Three Guards at MoMA: Gober, Gober, Dubuffet
Dolphin-sized, shaped from tobacco
sheafs, a fragile beached cheroot.
He’s on guard at its head. No whacko
Gets past his secret-service suit.
Wallpaper patterned with a lynching:
a thousand times a Black man hangs.
The guard is Black: without harangues
he sets us White art-lovers flinching.
Prints of dark beards, roots and gravel,
dig underground, compel, and revel
in earth, but then a high sweet tune
the guard hums lifts us to the moon.
Next day, there’s just an art brut star,
a pomo wall, a giant cigar.

The links will take you to images from the three environments referred to. (And yes, it hardly counts as a sonnet – can the volta ever come that late?)

Helen Garner’s House of Grief and my Sonnet 6

Helen Garner, This House of Grief: The Story of a Murder Trial (Text 2014)

1922079200 This is the third of Helen Garner’s courtroom books, and it’s a much tougher read than I remember the others being. Maybe that’s because this one involves a man who drove into a dam in a car that also contained his three young sons, and swam free himself. In four court hearings he is committed and tried for murder, appeals successfully against the guilty verdict, and is tried again. The aim of the legal process is to determine his guilt or otherwise. The book would be as relentlessly painful no matter what the jury finally decided.

The book is beautifully written. It’s subtle, sharp and unremitting. It conveys brilliantly the theatre of the court. It’s brave too: Helen Garner doesn’t back off from offering her own readings, her own judgments, of the many courtroom participants – witnesses, lawyers, judges, journalists, family members of the accused and of the dead children, her own young companion Louise, a bumptious school student drop-in, and at the centre of it all the man himself. I found it gruelling, and ultimately very satisfying, even while it pins a huge question mark on the tail of the whole legal system: so much raking through people’s lives and relationships, so many people put through the horrendous ordeal of cross-examination (much worse here, it seems, than in standard TV fare) – surely there must be a better way than this single-minded quest to find where to apportion blame?

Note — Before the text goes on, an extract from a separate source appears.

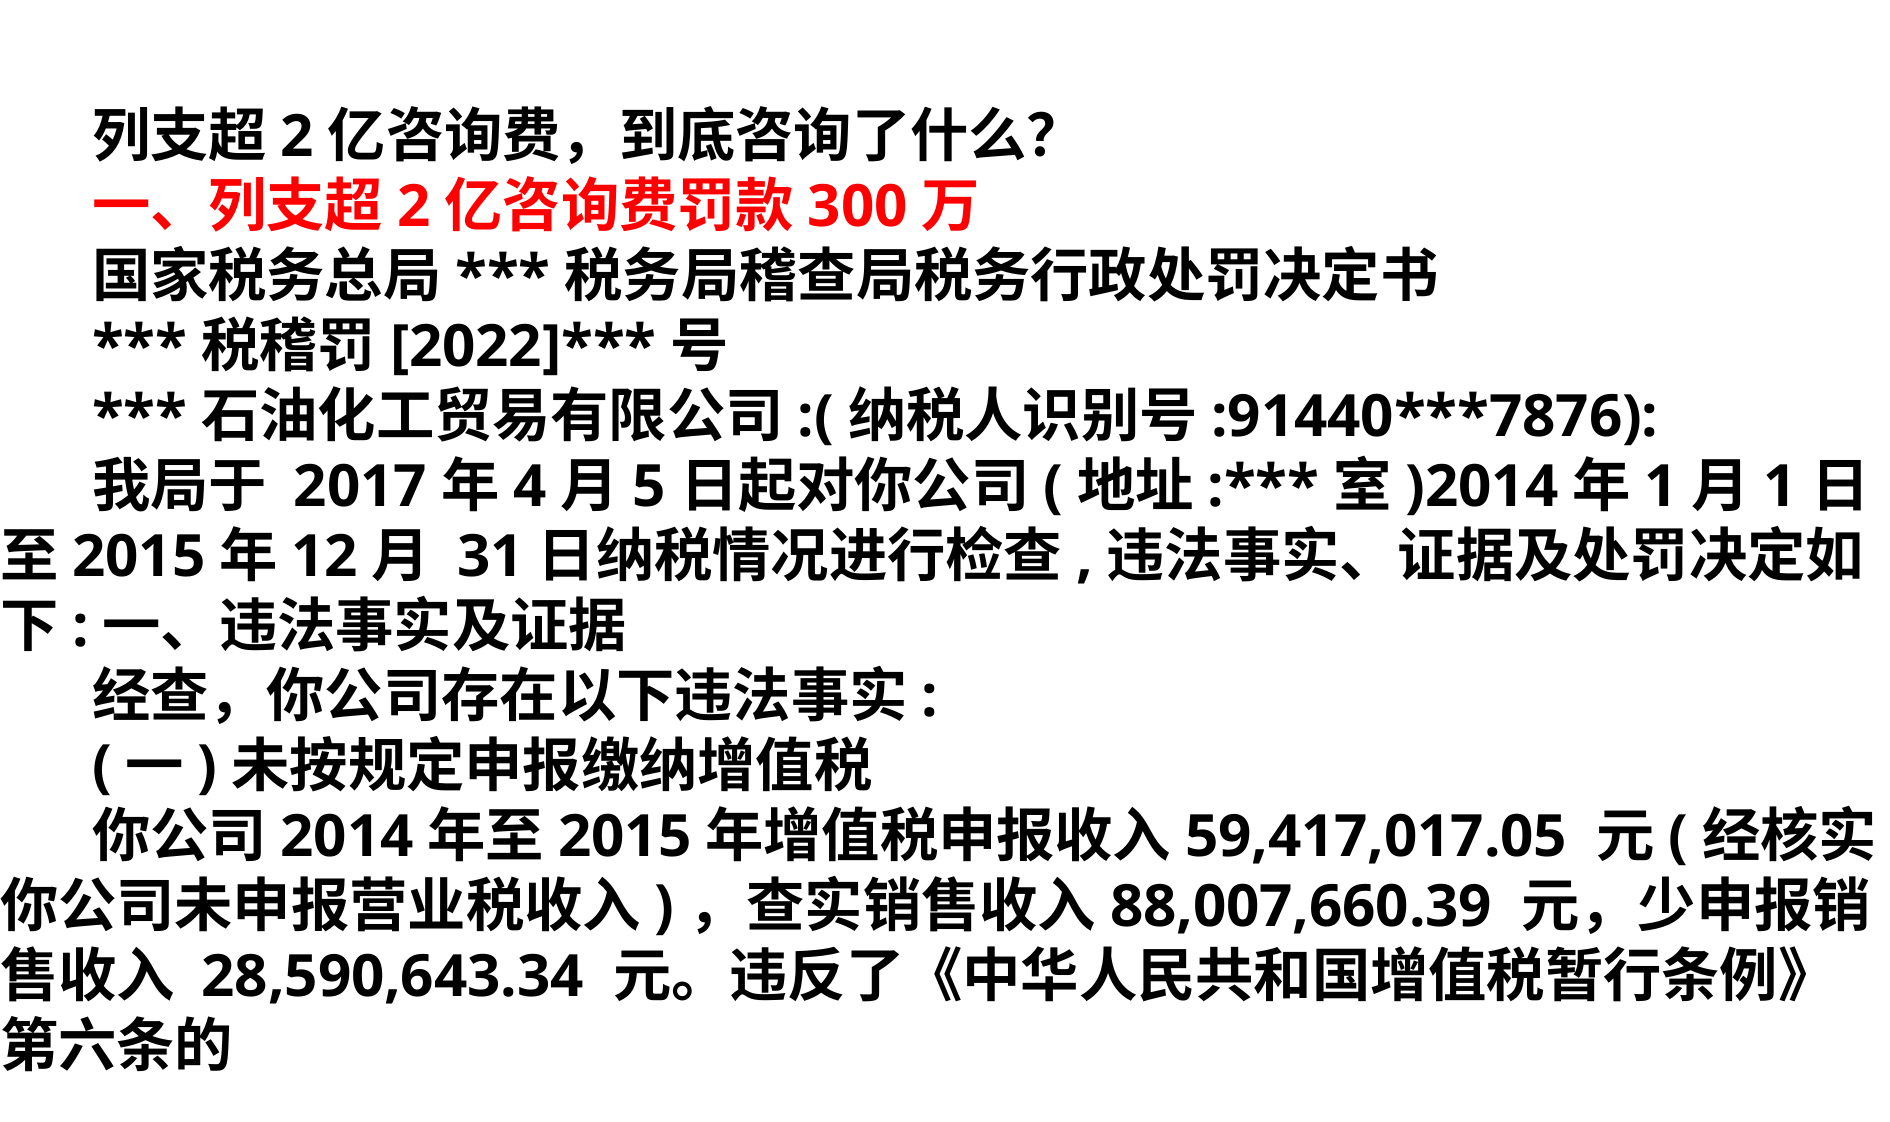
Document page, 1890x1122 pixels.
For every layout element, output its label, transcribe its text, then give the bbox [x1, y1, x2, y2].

text_box 列支超2亿咨询费，到底咨询了什么？ 一、列支超2亿咨询费罚款300万 国家税务总局***税务局稽查局税务行政处罚决定书 ***税稽罚[2022]***号 ***石油化工贸易有限公司:(纳税人识别号:91440***7876): 我局于 2017年4月5日起对你公司(地址:***室)2014年1月1日至2015年12月 31日纳税情况进行检查,违法事实、证据及处罚决定如下:一、违法事实及证据 经查，你公司存在以下违法事实: (一)未按规定申报缴纳增值税 你公司2014年至2015年增值税申报收入59,417,017.05 元(经核实你公司未申报营业税收入)，查实销售收入88,007,660.39 元，少申报销售收入 28,590,643.34 元。违反了《中华人民共和国增值税暂行条例》第六条的 [0, 98, 1890, 1096]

It’s probably central to Garner’s power as narrator and her persuasiveness as interpreter that she dramatises her own emotional responses, so that we’re always aware that this is one person’s perspective and that it’s a perspective with flesh on its bones. She constantly reminds us that the court is dealing with profoundly human events – in this case the violent death of three children. I love the following, for example:

Was there a form of madness called court fatigue? It would have mortified me to tell Louise about the crazy magical thinking that filled my waking mind and, at night, my dreams: if only Farquharson could be found not guilty, then the boys would not be dead. Cindy would drive home from the court and find them playing kick-to-kick in the yard, or sprawled in their socks on the couch, absorbed in the cartoon channel. Bailey would run to her with his arms out. They would call for something to eat. She would open the fridge and cheerfully start rattling the pots and pans. I could not wait to get home, to haul my grandsons away from their Lego and their light sabres, to squeeze them in my arms until they squirmed. Young boys! How can such wild, vital creatures die?How can this hilarious sweetness be snuffed out forever?

Moving on to my obligatory November rhyming:

Sonnet No 5: Magical thinking?
What magic could bestow on juries
the power to undo a crime?
Guilt still would be pursued by Furies,
innocence shine forth in time,
but history, by twelve’s decision,
would undergo benign revision –
the dead would live, the maimed be whole,
and peace suffuse the tortured soul.
Real courts, alas, aren’t made for healing.
Wounds heal elsewhere, if at all.
What magic thinking has us call
to public scrutiny dark feeling –
grief, hate, regret, long festered strife?
No verdict can restore a life.

This House of Grief is the eighth book I’ve read as part of the 2014 Australian Women Writers Challenge.

Added 18 June 2015: Helen Garner appeared at the 2015 Sydney Writers’ Festival. Her riveting talk about her inspirations for This House of Grief was recorded and is available as a podcast.